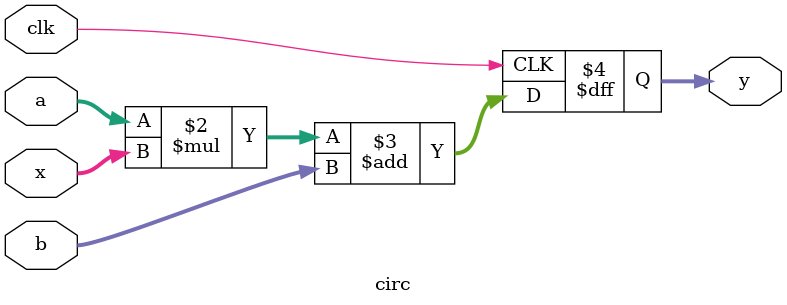
<source format=v>
module circ(input clk, input [3:0] x, a, b, output reg [3:0] y);

always @(posedge clk) begin y = a*x; y = y+b; end
endmodule
</source>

----

**Problem description:**
The requested output is the line holding "always @(posedge clk)" and every line after it up to the last line of the listing, exactly, with nothing else.

**Worked solution:**
always @(posedge clk) begin y = a*x; y = y+b; end
endmodule
</source>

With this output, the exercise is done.